Survey: Banks Thinking Employment Growth in 2010

Banks are set to begin hiring – or at the very least they don’t plan on firing – according to a survey released Monday.

According to Grant Thornton LLP’s 17th Bank Executive Survey, which was conducted with Bank Director magazine, 82% of bank executives polled said that the number of people their bank employs will either increase or remain the same in the next six months.

Eighty percent said that the U.S. economy will either improve or remain the same in the next six months and 82% expect their local economy will either improve or remain the same in the next six months.

A year earlier, 86% of bankers were pessimistic about the state of the U.S. economy.

“Bankers’ opinions on the economy have certainly shifted compared to this time last year,” said John Ziegelbauer, the managing partner of Grant Thornton’s financial institutions practice. “We still have a long way to go, but they are moving in the right direction.”

In regards to their bank’s loan portfolios, the majority of bankers said that they expect to see the most loan losses in their commercial loan portfolios in the year ahead – commercial loans (17%) and commercial real estate loans (55%) – with the next largest category being residential real estate loans at 12%.

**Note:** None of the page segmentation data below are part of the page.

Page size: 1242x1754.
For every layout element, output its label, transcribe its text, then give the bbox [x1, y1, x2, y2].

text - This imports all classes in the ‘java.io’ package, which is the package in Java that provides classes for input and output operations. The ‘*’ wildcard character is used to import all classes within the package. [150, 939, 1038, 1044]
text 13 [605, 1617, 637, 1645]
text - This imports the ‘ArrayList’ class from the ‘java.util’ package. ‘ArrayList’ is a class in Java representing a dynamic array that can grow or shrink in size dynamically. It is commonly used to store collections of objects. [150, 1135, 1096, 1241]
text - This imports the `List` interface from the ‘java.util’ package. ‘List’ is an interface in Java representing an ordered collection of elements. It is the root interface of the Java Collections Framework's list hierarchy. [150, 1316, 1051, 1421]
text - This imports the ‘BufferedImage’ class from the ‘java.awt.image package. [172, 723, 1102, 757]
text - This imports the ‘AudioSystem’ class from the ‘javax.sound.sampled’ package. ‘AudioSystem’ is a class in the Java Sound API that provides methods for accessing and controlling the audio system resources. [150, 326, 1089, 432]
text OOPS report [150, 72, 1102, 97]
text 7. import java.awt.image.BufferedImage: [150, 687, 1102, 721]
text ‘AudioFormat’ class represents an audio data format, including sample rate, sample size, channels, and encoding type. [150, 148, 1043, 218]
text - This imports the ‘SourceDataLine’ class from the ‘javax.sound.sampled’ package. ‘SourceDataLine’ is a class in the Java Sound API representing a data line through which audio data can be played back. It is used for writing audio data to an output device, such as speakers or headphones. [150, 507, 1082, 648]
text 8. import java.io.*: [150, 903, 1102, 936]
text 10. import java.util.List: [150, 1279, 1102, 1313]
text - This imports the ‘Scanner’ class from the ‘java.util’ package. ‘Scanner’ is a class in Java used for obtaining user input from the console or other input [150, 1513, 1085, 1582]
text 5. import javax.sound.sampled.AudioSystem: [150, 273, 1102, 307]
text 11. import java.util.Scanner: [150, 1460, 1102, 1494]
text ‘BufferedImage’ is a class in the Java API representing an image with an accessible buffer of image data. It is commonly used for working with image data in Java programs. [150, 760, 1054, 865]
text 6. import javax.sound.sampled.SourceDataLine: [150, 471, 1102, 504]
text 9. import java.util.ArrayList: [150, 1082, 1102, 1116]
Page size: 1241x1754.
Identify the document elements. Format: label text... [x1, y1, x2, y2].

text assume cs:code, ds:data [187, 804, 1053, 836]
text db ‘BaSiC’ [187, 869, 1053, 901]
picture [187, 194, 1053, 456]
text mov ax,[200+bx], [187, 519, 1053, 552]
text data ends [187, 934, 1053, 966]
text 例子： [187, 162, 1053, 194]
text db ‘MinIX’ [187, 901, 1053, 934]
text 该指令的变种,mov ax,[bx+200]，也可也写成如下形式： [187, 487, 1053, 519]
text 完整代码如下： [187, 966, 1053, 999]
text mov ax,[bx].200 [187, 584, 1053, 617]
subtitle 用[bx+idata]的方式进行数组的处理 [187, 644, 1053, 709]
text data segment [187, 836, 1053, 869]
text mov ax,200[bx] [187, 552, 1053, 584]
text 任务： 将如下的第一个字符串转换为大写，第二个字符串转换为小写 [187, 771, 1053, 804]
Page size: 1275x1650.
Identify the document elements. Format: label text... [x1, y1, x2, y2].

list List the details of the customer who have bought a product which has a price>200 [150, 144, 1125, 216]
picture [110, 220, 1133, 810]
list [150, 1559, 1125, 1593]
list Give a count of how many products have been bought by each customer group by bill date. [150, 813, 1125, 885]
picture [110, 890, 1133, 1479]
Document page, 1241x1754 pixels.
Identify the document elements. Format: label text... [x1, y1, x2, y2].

Rick Huff, a partner in Grant Thornton’s financial institutions practice, said that upon further inspection, regional data indicates that bankers in the Southeast are more pessimistic about expected losses in commercial real estate loan portfolios (65%) compared to the bankers in the Northeast region (45%).

Additionally, the survey indicated that bankers in the Northeast expect to see more losses in single and multi-family real estate loans (22%) compared to bankers in the Southeast (10%).

“It appears that Southeast bankers believe that the worst of the residential real estate losses is over,” Huff said. “While Northeast bankers seem to be predicting that the worst is yet to come for residential portfolios.”

Grant Thornton, which is based in Chicago, conducted the national survey of 246 bank chief executive officers and chief financial officers from Nov. 17 through Dec. 3. Sixty-one percent of the respondents were from small banks with less than $500 million in estimated assets and the remaining 39% were from large banks with more than $500 million in estimated assets.